As mais propensas ao contágio são as pessoas que fazem do trabalho o elemento determinante de suas identidades. Quando as suas aspirações repetidamente se frustram ou suas autoavaliações não se compatibilizam com a realidade, comumente desencapsulam, repentinamente, atitudes de crítica a tudo e a todos, de pouca paciência e serenidade diante dos problemas ou do contraditório, de baixa aceitação às opiniões contrárias, de convicções arraigadas e opiniáticas. Sentem-se permanentemente enganados pelos outros, mesmo por velhos colegas e amigos, desenvolvendo uma atitude de irritação contra as estruturas hierárquicas, contra conhecidos e as normas da sociedade, contra clientes e concorrentes, contra fornecedores, e, a seguir, contra elas mesmas.

Essas pessoas tendem a ter uma necessidade aguda de afirmação diante de si mesma, uma carência incessante de aprovação, um medo quase pânico de não estar à altura do que gostaria de ser e de fazer, o que lhes empurra a fazer cada vez mais e mais até a exaustão. E de uma incapacidade absoluta de conviver com o fracasso e o insucesso. A disseminação em todo o mundo do suicídio no trabalho é a consequência mais brutal da generalização do burn out no cotidiano da vida empresarial moderna.

As vítimas ficam entediadas com o que fazem, em especial com o que sempre fizeram com tanto gosto. Há o fastio e o desgaste com seus cônjuges, e até com seus amantes, quando e se os tiverem, pois estes não as suportam por muito tempo. Mudam de residência, pois não mais aguentam os vizinhos e livram-se de tudo o que tinham em seus armários e arquivos, agora quinquilharias consideradas velharias desnecessárias. E quando chegam às novas residências não só reclamam das adaptações a fazer e das chatices da mudança como das concessões que têm de conceder aos familiares na arrumação e na decoração, sempre despesas vistas como bobagens e futilidades sem qualquer valor prático.

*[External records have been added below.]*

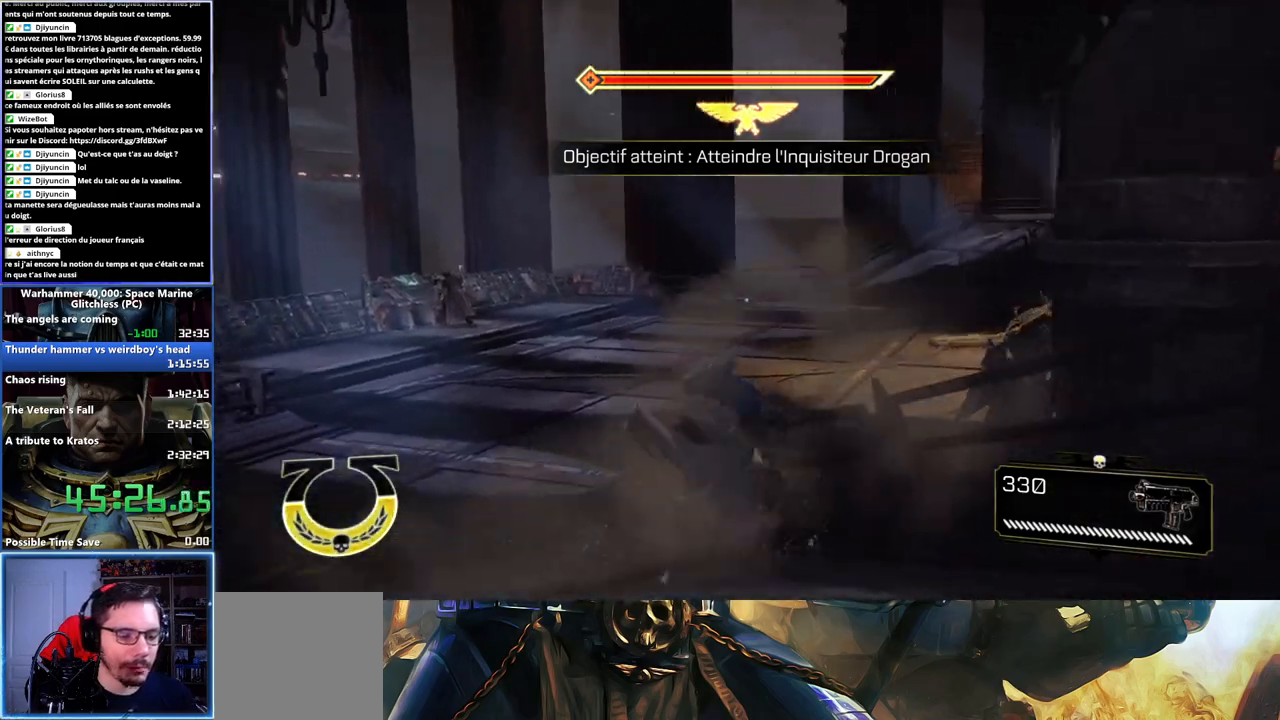
{"buttons": [], "right_stick": "center", "events": [[67, "A", "up"], [67, "L3", "up"], [67, "X", "up"], [233, "right_stick", "left"], [417, "right_stick", "center"]]}
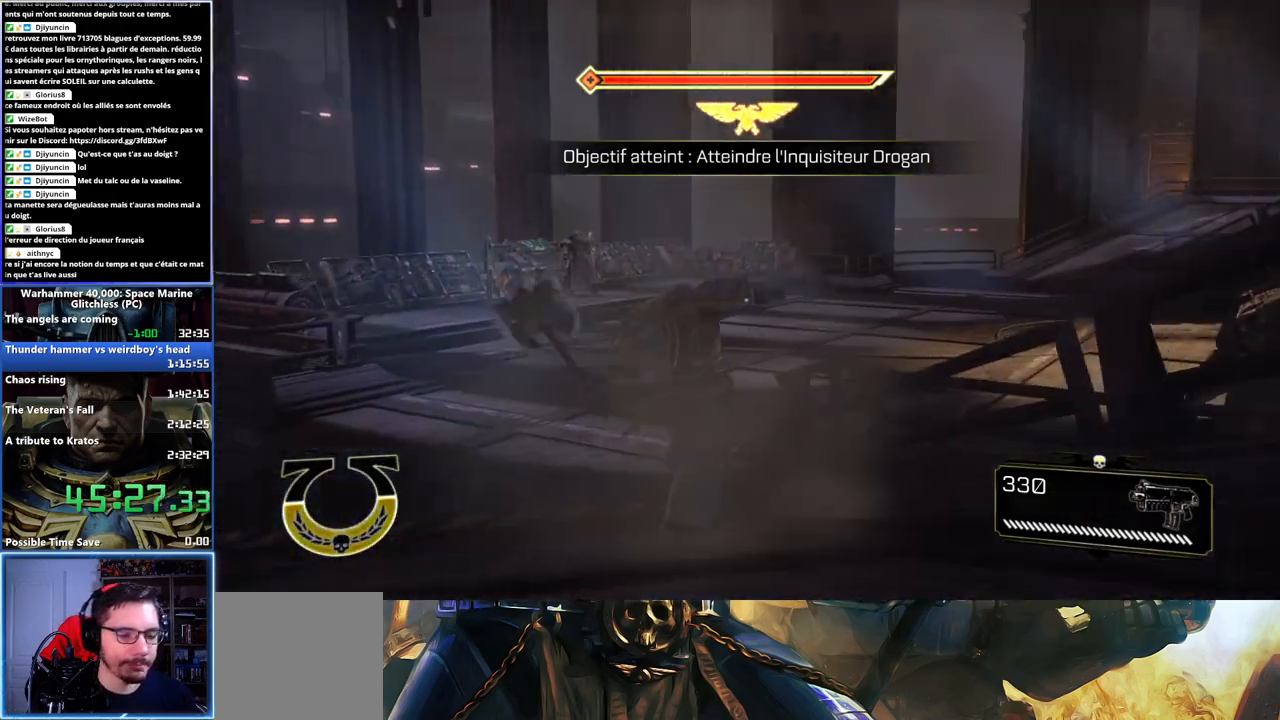
{"buttons": [], "right_stick": "down-left", "events": [[100, "L3", "down"], [483, "L3", "up"], [483, "right_stick", "down-left"]]}
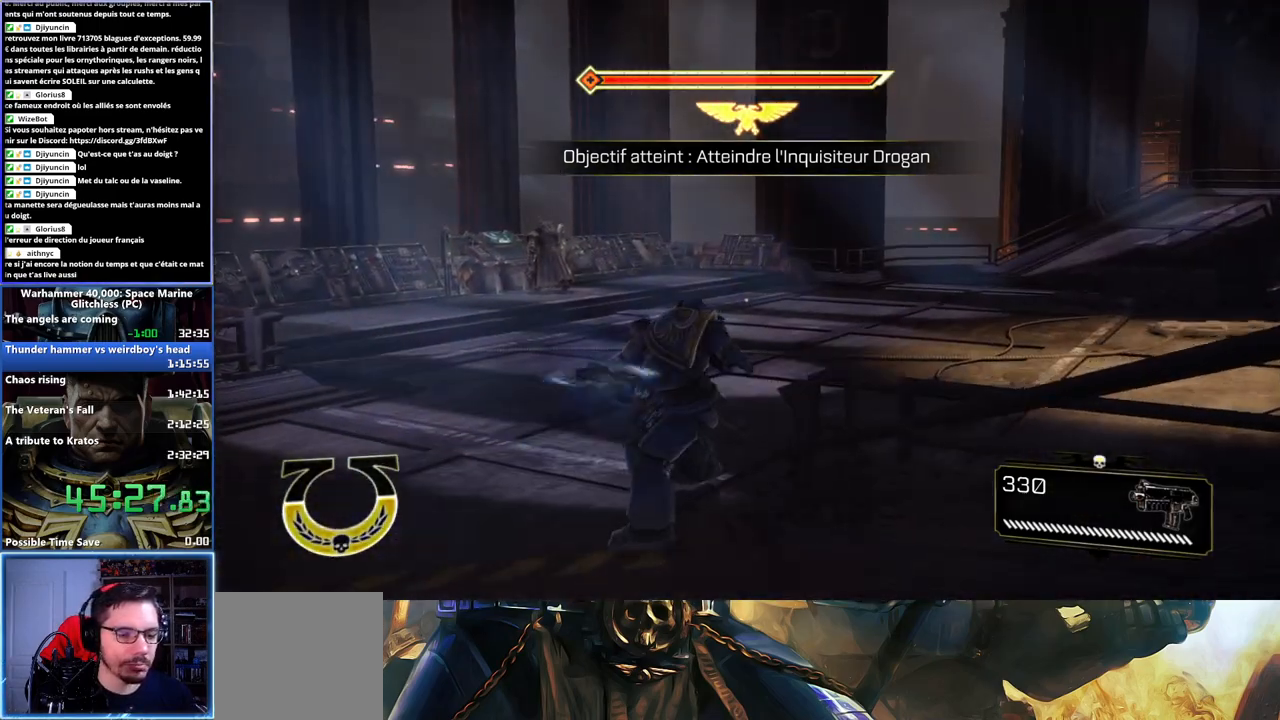
{"buttons": [], "right_stick": "center", "events": [[17, "right_stick", "left"], [250, "right_stick", "center"]]}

Buscam novas formas de entretenimento e lazer, que as levam ao fanatismo de uma participação obsessiva, que novamente as estressam e esgotam. Tentam diversos caminhos de fuga: largar tudo, mesmo aquilo de que mais gostam; envolvem-se no solidarismo social ou nas torcidas clubísticas organizadas; abandonam sem razões objetivas, para o espanto de todos, empregos, atividades e funções; mudam de países, regiões, empresas e livram-se de tudo o que passa a lhes importunar, como as velhas casas de veraneio. Pensam em abrir negócios próprios, sonho sempre adiado e frustrado ao longo da vida; envolvem-se em relações promíscuas com pessoas inteiramente distintas das que sempre conviveram; vão para as aulas de dança e de culinária, ou tornam-se os “chatos especialistas” de cursos que se sucedem nos grupos dos adoradores de vinho ou de uísque; tornam-se alcoólatras e passam a se drogar; tornam-se os “tios ou as tias suquitas” na paquera das menininhas ou dos menininhos.

Na verdade, fazem tudo isso e um pouco mais. E, por algum tempo, parece que funciona. Agora são novas pessoas, e até não mais conseguem imaginar como aguentaram por tanto tempo tudo aquilo e todas aquelas pessoas que agora rejeitam. Até o dia em que, de repente, acordam com o mesmo sentimento de exaustão em relação à luz de um novo dia em que terão de suportar por ainda viverem.

 

Bibliografia Básica

  1. Siqueira, Wagner – “As Organizações São Morais?”, Editora Qualitymark, Rio de Janeiro, 2014.
  2. Siqueira, Wagner – “As Seitas Organizacionais”, Editora Fundo de Cultura, Rio de Janeiro, 2005.

*Wagner Siqueira é Consultor de Organização.